Reprinted from The Design Observer Cooperative. A Valentines Day missive by Nancy Sharon Collins:
Perhaps it is the melancholy mix of emotions approaching another anniversary of my husband’s passing in 2010. Today—just a day after Valentine’s Day—I have been thinking about what it was like to love someone so completely that absolute trust was a given.
Two people. Two bodies. Two minds. One checkbook and home and life and meals and shopping together. That presence was the last I would be conscious of before falling asleep and the first in the morning. I’d forgotten that part of absolute love.
Perhaps I was reminded to search for that memory by a photo taken by a friend, the journalist Robert Fieseler. There is a caption in which he uses the word love. Yes, this was posted on social media. Yes, he described the objects to whom he ascribed the word: his husband—artist Ryan Leitner—their dog Chompers, and their cat.
Chompers was put down last week. That photograph illustrated a household of individual bodies made whole by this emotion we call love. I miss it.
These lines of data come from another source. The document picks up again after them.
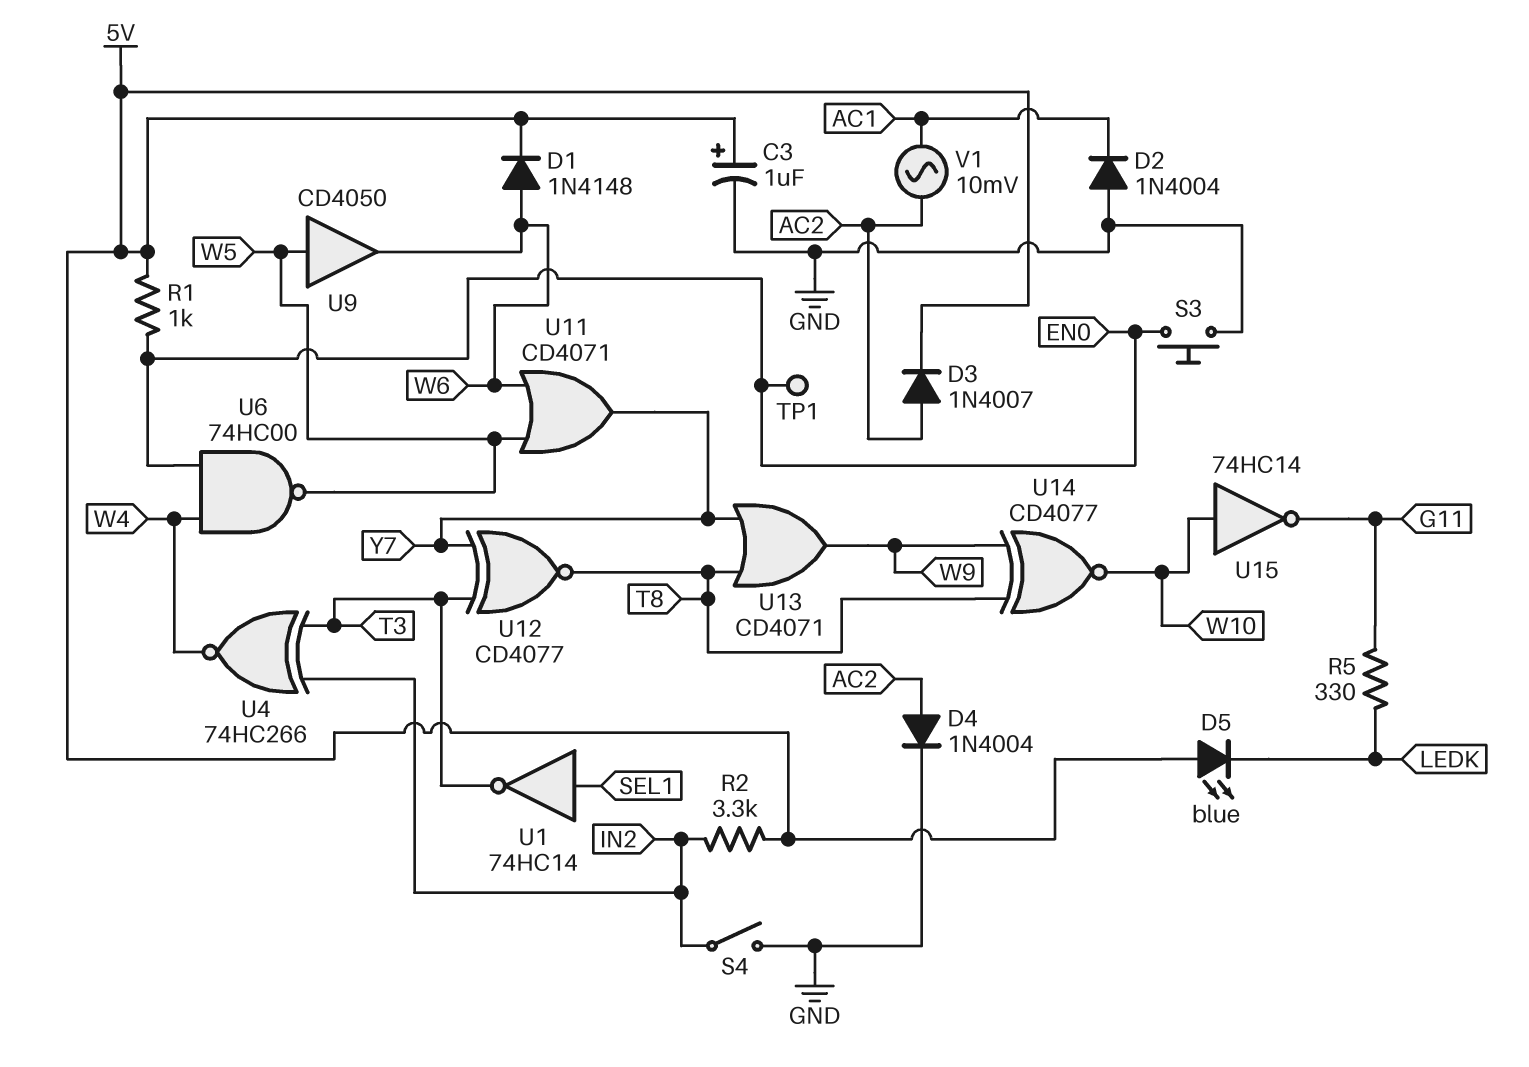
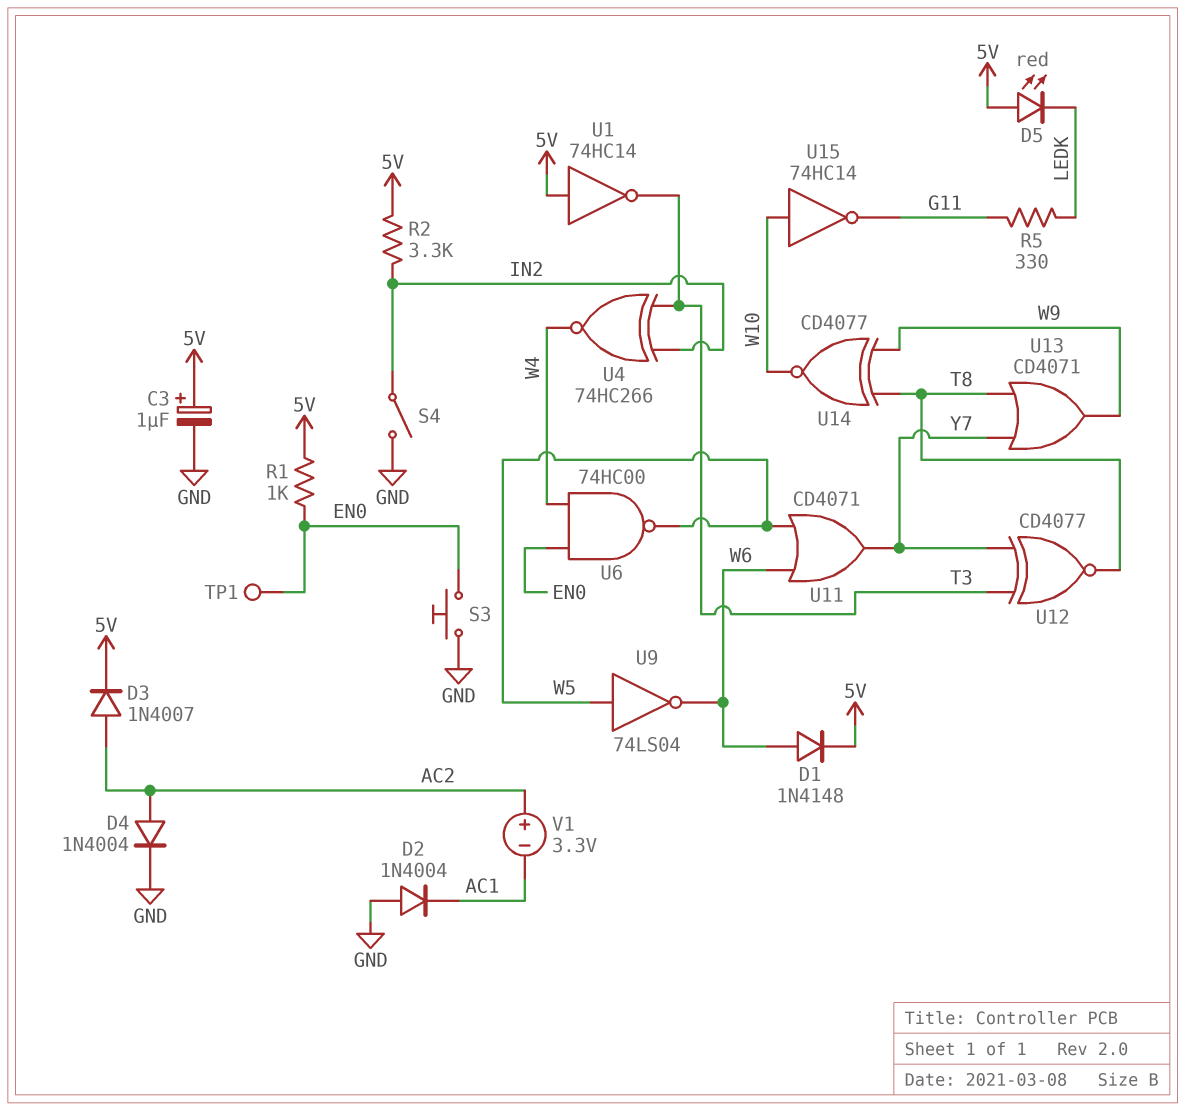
D5: LED blue (A 5V, K LEDK) -> LED red (A 5V, K LEDK)
U1: NOT 74HC14 (in SEL1, out T3) -> NOT 74HC14 (in 5V, out T3)
U9: buffer CD4050 (in W5, out W6) -> NOT 74LS04 (in W5, out W6)
V1: AC 10mV (AC1, AC2) -> 3.3V (plus AC2, minus AC1)

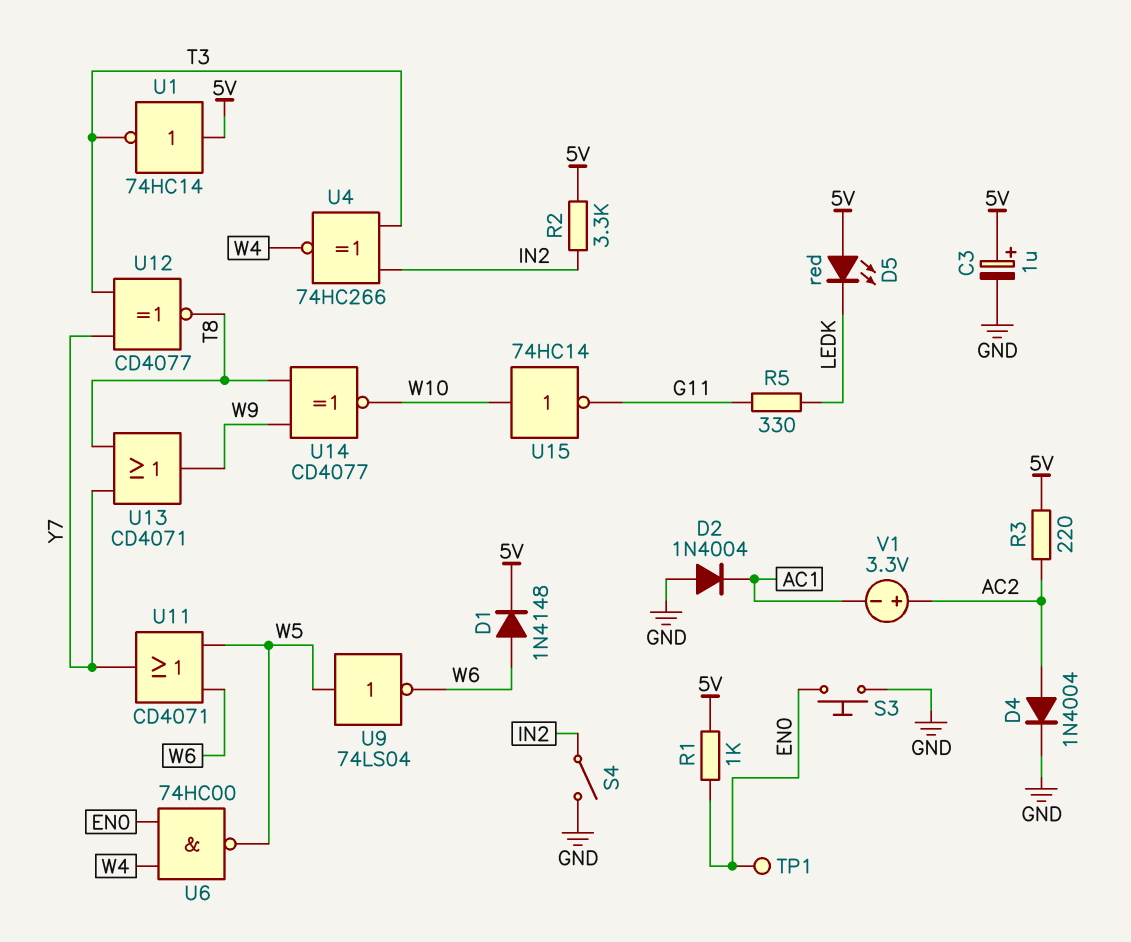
D3: diode 1N4007 (A AC2, K 5V) -> none
R3: none -> 220 (5V, AC2)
Grief is a process. It takes years. The pain starts to soften as years progress, then—WHAM—love’s memory reappears, hard and raw. It’s tough to lose anyone. Its super-difficult now as we all, across the globe, grieve daily.
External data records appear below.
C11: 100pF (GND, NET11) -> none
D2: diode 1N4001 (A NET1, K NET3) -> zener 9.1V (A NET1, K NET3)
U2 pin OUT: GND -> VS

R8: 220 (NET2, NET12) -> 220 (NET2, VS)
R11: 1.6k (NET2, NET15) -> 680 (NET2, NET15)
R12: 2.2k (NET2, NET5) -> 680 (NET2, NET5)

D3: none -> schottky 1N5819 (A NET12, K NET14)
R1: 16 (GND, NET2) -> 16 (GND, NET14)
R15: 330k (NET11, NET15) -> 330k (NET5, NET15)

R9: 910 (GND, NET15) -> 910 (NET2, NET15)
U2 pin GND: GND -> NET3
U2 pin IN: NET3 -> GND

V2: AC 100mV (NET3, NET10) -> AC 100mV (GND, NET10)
How do we deal with this? Not long ago, someone gave me Joan Didion’s excellent book, The Year of Magical Thinking. In it, she explores the pathology of grief in American culture, describing the various phases of mourning, and considering grief as a state of temporary mental illness.
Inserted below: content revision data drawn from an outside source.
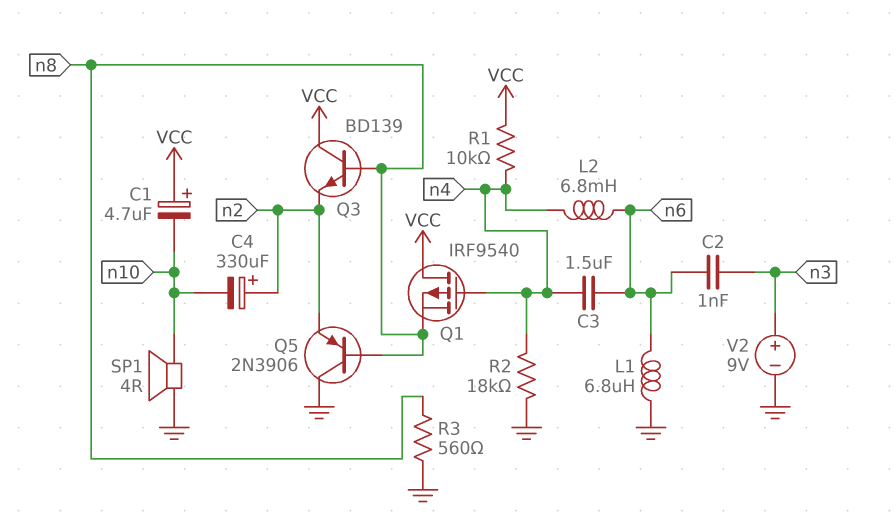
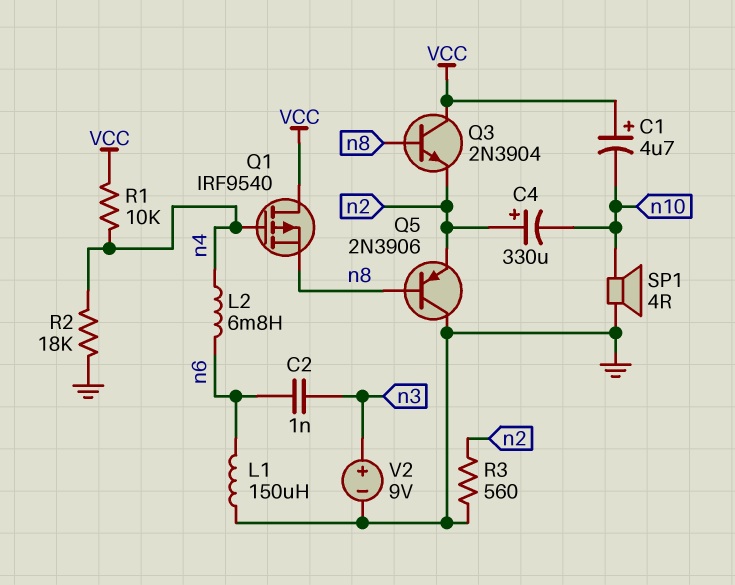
C3: 1.5uF (n4, n6) -> none
L1: 6.8uH (GND, n6) -> 150uH (GND, n6)
Q3: NPN BD139 (B n8, C VCC, E n2) -> NPN 2N3904 (B n8, C VCC, E n2)
R3: 560 (GND, n8) -> 560 (GND, n2)

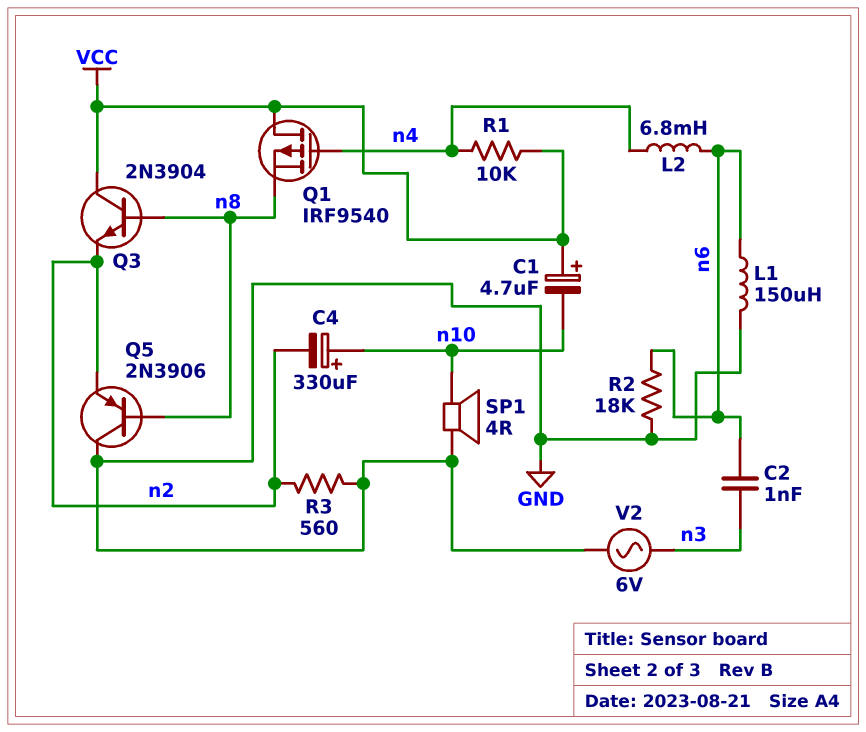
C4: 330uF (plus n2, minus n10) -> 330uF (plus n10, minus n2)
R2: 18k (GND, n4) -> 18k (GND, n6)
V2: 9V (plus n3, minus GND) -> AC 6V (GND, n3)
We make mistakes as we grieve. We forget to eat. (Or we eat too much.) We sleep too much, or not at all. We exercise obsessively or just sit and stare. Work goes unfinished or is maniacally performed. I sometimes long for a time when a person could wear widow’s weeds; when grieving itself was seen as an acceptable behavior, not a medical diagnosis to be treated by drugs; a time when the mourner was allowed to become distant from polite society.
I was teaching graphic design during the spring semester when my husband’s robust health failed. We (well, I) shuttled back and forth from southern Louisiana to Houston for his care. Generous colleagues picked up some of my classes. As much as possible, I learned to teach remotely over networks that were fragile and only slightly less satisfying than today.
Suddenly, the semester was ending. My students asked to see their grades. To my total amazement, I had not graded a single assignment.
And just as suddenly, after only two short months, my husband died.
Grief. How long does it last?
For me, by about year seven, living became easier. I felt the burden of grief begin to ease up. A new life began to evolve. After a decade, grief was no longer an undertow but a resonant and powerful echo that still, occasionally, makes me cry.
The lesson in all this is that love is as special as grief. Embrace both. Accept each for the emotions they make you feel. Sighing is an acceptable release, though crying is better. And while time doesn’t heal all wounds, it helps, just a little. At least it did for me.